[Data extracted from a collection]
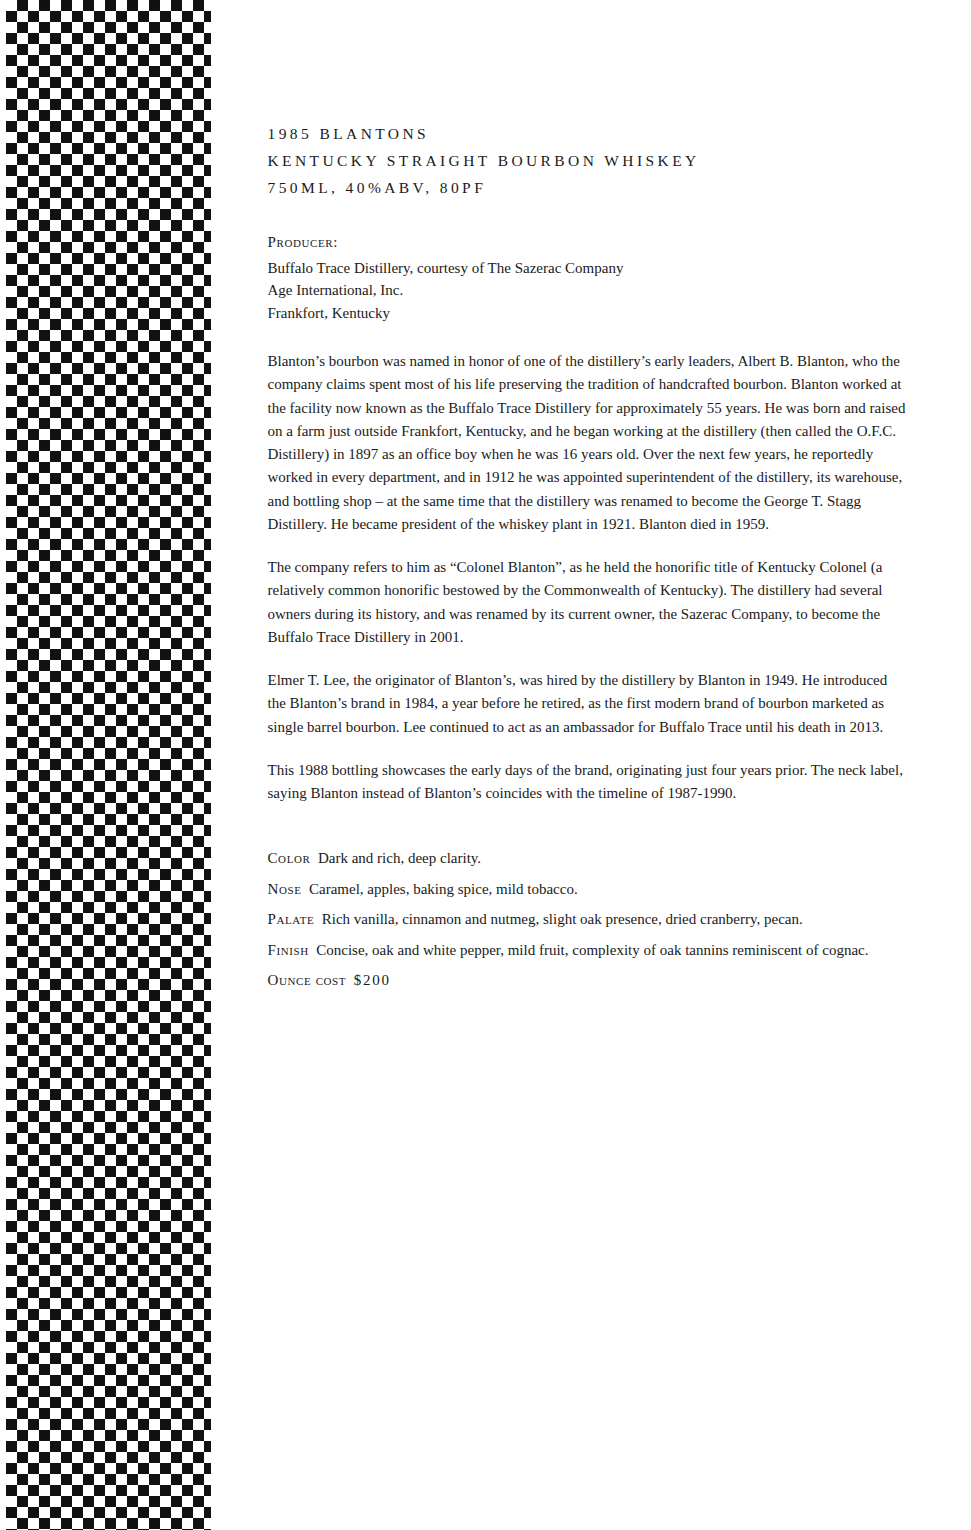1985 Blantons
Kentucky Straight Bourbon Whiskey
750ml, 40%abv, 80pf
Producer:
Buffalo Trace Distillery, courtesy of The Sazerac Company
Age International, Inc.
Frankfort, Kentucky
Blanton’s bourbon was named in honor of one of the distillery’s early leaders, Albert B. Blanton, who the company claims spent most of his life preserving the tradition of handcrafted bourbon. Blanton worked at the facility now known as the Buffalo Trace Distillery for approximately 55 years. He was born and raised on a farm just outside Frankfort, Kentucky, and he began working at the distillery (then called the O.F.C. Distillery) in 1897 as an office boy when he was 16 years old. Over the next few years, he reportedly worked in every department, and in 1912 he was appointed superintendent of the distillery, its warehouse, and bottling shop – at the same time that the distillery was renamed to become the George T. Stagg Distillery. He became president of the whiskey plant in 1921. Blanton died in 1959.
The company refers to him as “Colonel Blanton”, as he held the honorific title of Kentucky Colonel (a relatively common honorific bestowed by the Commonwealth of Kentucky). The distillery had several owners during its history, and was renamed by its current owner, the Sazerac Company, to become the Buffalo Trace Distillery in 2001.
Elmer T. Lee, the originator of Blanton’s, was hired by the distillery by Blanton in 1949. He introduced the Blanton’s brand in 1984, a year before he retired, as the first modern brand of bourbon marketed as single barrel bourbon. Lee continued to act as an ambassador for Buffalo Trace until his death in 2013.
This 1988 bottling showcases the early days of the brand, originating just four years prior. The neck label, saying Blanton instead of Blanton’s coincides with the timeline of 1987-1990.
Color Dark and rich, deep clarity.
Nose Caramel, apples, baking spice, mild tobacco.
Palate Rich vanilla, cinnamon and nutmeg, slight oak presence, dried cranberry, pecan.
Finish Concise, oak and white pepper, mild fruit, complexity of oak tannins reminiscent of cognac.
Ounce cost $200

TASK REQUIREMENTS: Every record above should be duplicated precisely, with the images removed.

RESULT FOR THIS TASK:
1985 Blantons
Kentucky Straight Bourbon Whiskey
750ml, 40%abv, 80pf
Producer:
Buffalo Trace Distillery, courtesy of The Sazerac Company
Age International, Inc.
Frankfort, Kentucky
Blanton’s bourbon was named in honor of one of the distillery’s early leaders, Albert B. Blanton, who the company claims spent most of his life preserving the tradition of handcrafted bourbon. Blanton worked at the facility now known as the Buffalo Trace Distillery for approximately 55 years. He was born and raised on a farm just outside Frankfort, Kentucky, and he began working at the distillery (then called the O.F.C. Distillery) in 1897 as an office boy when he was 16 years old. Over the next few years, he reportedly worked in every department, and in 1912 he was appointed superintendent of the distillery, its warehouse, and bottling shop – at the same time that the distillery was renamed to become the George T. Stagg Distillery. He became president of the whiskey plant in 1921. Blanton died in 1959.
The company refers to him as “Colonel Blanton”, as he held the honorific title of Kentucky Colonel (a relatively common honorific bestowed by the Commonwealth of Kentucky). The distillery had several owners during its history, and was renamed by its current owner, the Sazerac Company, to become the Buffalo Trace Distillery in 2001.
Elmer T. Lee, the originator of Blanton’s, was hired by the distillery by Blanton in 1949. He introduced the Blanton’s brand in 1984, a year before he retired, as the first modern brand of bourbon marketed as single barrel bourbon. Lee continued to act as an ambassador for Buffalo Trace until his death in 2013.
This 1988 bottling showcases the early days of the brand, originating just four years prior. The neck label, saying Blanton instead of Blanton’s coincides with the timeline of 1987-1990.
Color Dark and rich, deep clarity.
Nose Caramel, apples, baking spice, mild tobacco.
Palate Rich vanilla, cinnamon and nutmeg, slight oak presence, dried cranberry, pecan.
Finish Concise, oak and white pepper, mild fruit, complexity of oak tannins reminiscent of cognac.
Ounce cost $200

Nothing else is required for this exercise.